**Assignment**
Please copy the records word for word, from their beginning through the line containing "Наряду с признанием", and leave the pictures out.

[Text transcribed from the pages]

=== Begin Enclosure ===

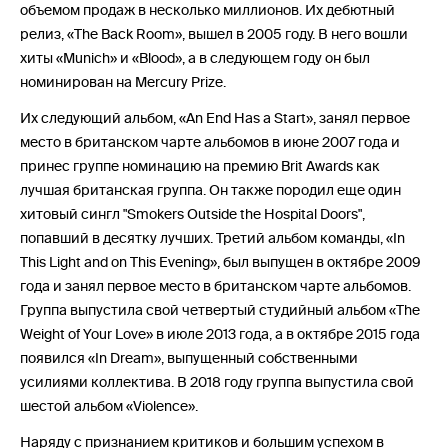
объемом продаж в несколько миллионов. Их дебютный
релиз, «The Back Room», вышел в 2005 году. В него вошли
хиты «Munich» и «Blood», а в следующем году он был
номинирован на Mercury Prize.
Их следующий альбом, «An End Has a Start», занял первое
место в британском чарте альбомов в июне 2007 года и
принес группе номинацию на премию Brit Awards как
лучшая британская группа. Он также породил еще один
хитовый сингл "Smokers Outside the Hospital Doors",
попавший в десятку лучших. Третий альбом команды, «In
This Light and on This Evening», был выпущен в октябре 2009
года и занял первое место в британском чарте альбомов.
Группа выпустила свой четвертый студийный альбом «The
Weight of Your Love» в июле 2013 года, а в октябре 2015 года
появился «In Dream», выпущенный собственными
усилиями коллектива. В 2018 году группа выпустила свой
шестой альбом «Violence».
Наряду с признанием критиков и большим успехом в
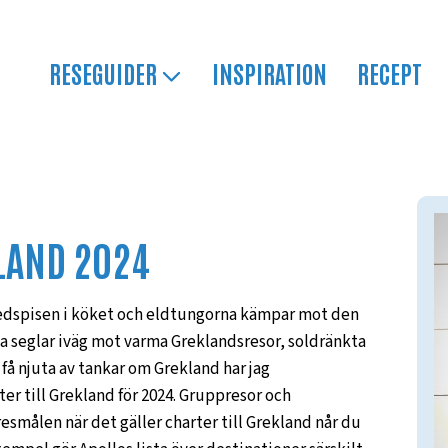
RESEGUIDER
INSPIRATION
RECEPT
KLAND 2024
ar vedspisen i köket och eldtungorna kämpar mot den
na seglar iväg mot varma Greklandsresor, soldränkta
 få njuta av tankar om Grekland har jag
er till Grekland för 2024. Gruppresor och
esmålen när det gäller charter till Grekland når du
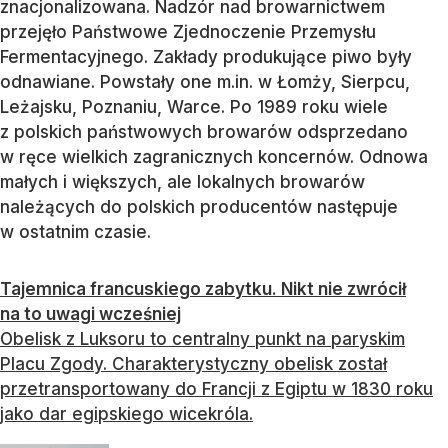
znacjonalizowana. Nadzór nad browarnictwem
przejęło Państwowe Zjednoczenie Przemysłu
Fermentacyjnego. Zakłady produkujące piwo były
odnawiane. Powstały one m.in. w Łomży, Sierpcu,
Leżajsku, Poznaniu, Warce. Po 1989 roku wiele
z polskich państwowych browarów odsprzedano
w ręce wielkich zagranicznych koncernów. Odnowa
małych i większych, ale lokalnych browarów
należących do polskich producentów następuje
w ostatnim czasie.
Tajemnica francuskiego zabytku. Nikt nie zwrócił
na to uwagi wcześniej
Obelisk z Luksoru to centralny punkt na paryskim
Placu Zgody. Charakterystyczny obelisk został
przetransportowany do Francji z Egiptu w 1830 roku
jako dar egipskiego wicekróla.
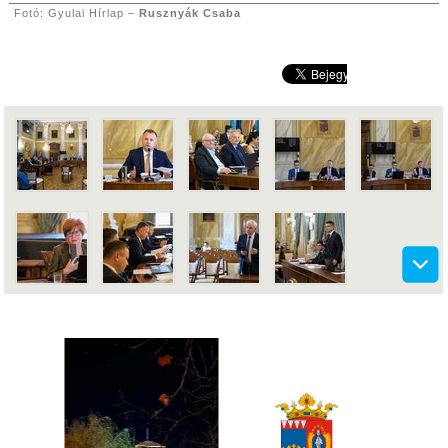
Fotó: Gyulai Hírlap –
Rusznyák Csaba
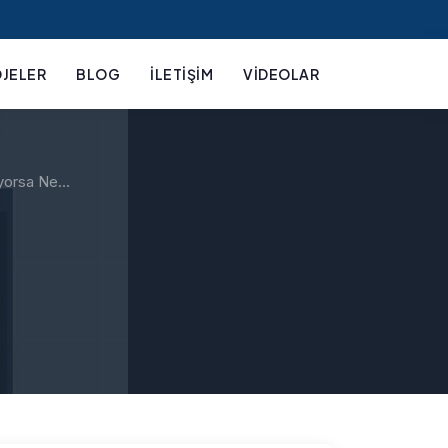
JELER
BLOG
İLETIŞIM
VIDEOLAR
ıyorsa Ne…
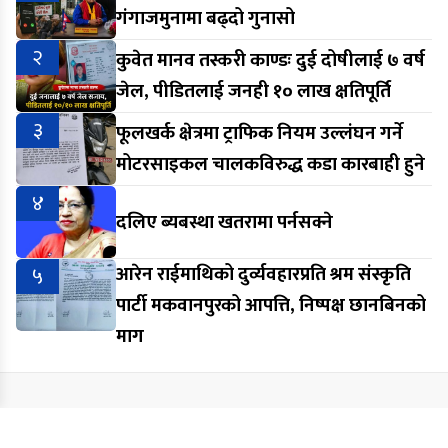
गंगाजमुनामा बढ्दो गुनासो
२
कुवेत मानव तस्करी काण्डः दुई दोषीलाई ७ वर्ष
जेल, पीडितलाई जनही १० लाख क्षतिपूर्ति
३
फूलखर्क क्षेत्रमा ट्राफिक नियम उल्लंघन गर्ने
मोटरसाइकल चालकविरुद्ध कडा कारबाही हुने
४
दलिए ब्यबस्था खतरामा पर्नसक्ने
५
आरेन राईमाथिको दुर्व्यवहारप्रति श्रम संस्कृति
पार्टी मकवानपुरको आपत्ति, निष्पक्ष छानबिनको
माग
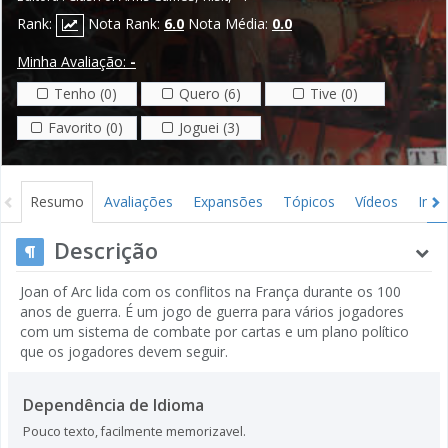
Rank:
Nota Rank:
6.0
Nota Média:
0.0
Minha Avaliação:
-
Tenho (0)
Quero (6)
Tive (0)
Favorito (0)
Joguei (3)
Resumo
Avaliações
Expansões
Tópicos
Vídeos
Ima
Descrição
Joan of Arc lida com os conflitos na França durante os 100
anos de guerra. É um jogo de guerra para vários jogadores
com um sistema de combate por cartas e um plano político
que os jogadores devem seguir.
Dependência de Idioma
Pouco texto, facilmente memorizavel.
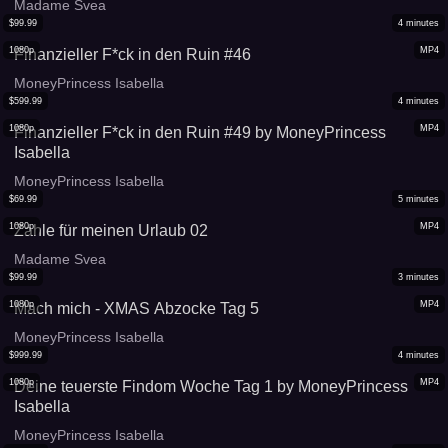
Madame Svea
$
99.99
4
minutes
1080p
MP4
Finanzieller F*ck in den Ruin #46
MoneyPrincess Isabella
$
599.99
4
minutes
1080p
MP4
Finanzieller F*ck in den Ruin #49 by MoneyPrincess
Isabella
MoneyPrincess Isabella
$
69.99
5
minutes
1080p
MP4
Zahle für meinen Urlaub 02
Madame Svea
$
99.99
3
minutes
1080p
MP4
Mach mich - XMAS Abzocke Tag 5
MoneyPrincess Isabella
$
999.99
4
minutes
1080p
MP4
Deine teuerste Findom Woche Tag 1 by MoneyPrincess
Isabella
MoneyPrincess Isabella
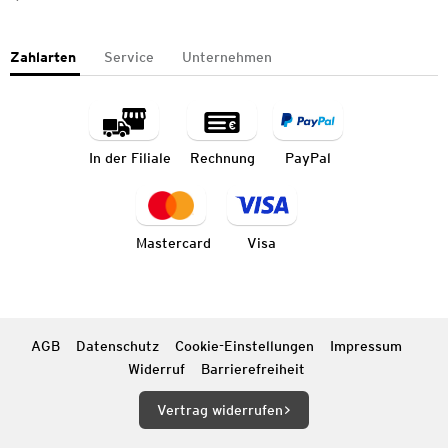
Zahlarten
Service
Unternehmen
In der Filiale
Rechnung
PayPal
Mastercard
Visa
AGB
Datenschutz
Cookie-Einstellungen
Impressum
Widerruf
Barrierefreiheit
Vertrag widerrufen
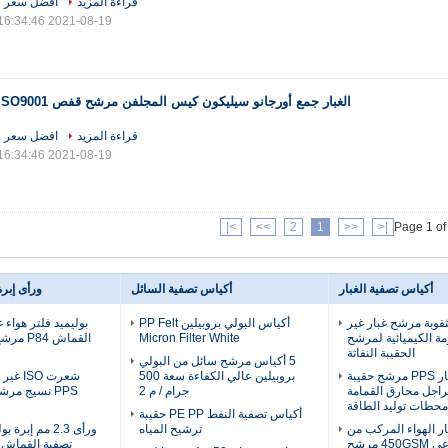
قراءة المزيد
افضل سعر
2021-08-19 16:34:46
الغبار جمع أورجانو سيليكون كيس المجلفن مرشح قفص ISO9001
قراءة المزيد
افضل سعر
2021-08-19 16:34:46
>|
>>
2
1
<<
|<
Page 1 of
أكياس تصفية الغبار
أكياس تصفية السائل
ورأى إبر
ة مثقوبة مرشح غبار غير
أكياس البولي بروبيلين PP Felt
بوليميد فلتر هواء
ة الكيميائية لمرشح
Micron Filter White
القماش 
الحقيبة النفاثة
5 أكياس مرشح سائل من البولي
مرشح الغبار PPS مرشح حقيبة
بروبيلين عالي الكفاءة سعة 500
شعرت SO
راجل محارق القمامة
جرام / م 2
PPS نسيج مرش
محطات توليد الطاقة
أكياس تصفية النفط PE PP حقيبة
ار الهواء المركب من
ترشيح المياه
البازلت الصناعي 450GSM مرشح
تصفية القماش 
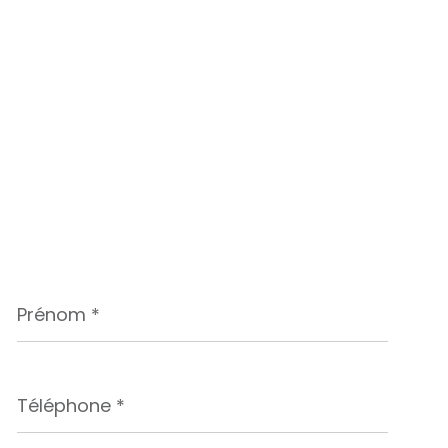
Prénom
*
Téléphone
*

=== End Enclosure ===

**Exercise response**
объемом продаж в несколько миллионов. Их дебютный
релиз, «The Back Room», вышел в 2005 году. В него вошли
хиты «Munich» и «Blood», а в следующем году он был
номинирован на Mercury Prize.
Их следующий альбом, «An End Has a Start», занял первое
место в британском чарте альбомов в июне 2007 года и
принес группе номинацию на премию Brit Awards как
лучшая британская группа. Он также породил еще один
хитовый сингл "Smokers Outside the Hospital Doors",
попавший в десятку лучших. Третий альбом команды, «In
This Light and on This Evening», был выпущен в октябре 2009
года и занял первое место в британском чарте альбомов.
Группа выпустила свой четвертый студийный альбом «The
Weight of Your Love» в июле 2013 года, а в октябре 2015 года
появился «In Dream», выпущенный собственными
усилиями коллектива. В 2018 году группа выпустила свой
шестой альбом «Violence».
Наряду с признанием критиков и большим успехом в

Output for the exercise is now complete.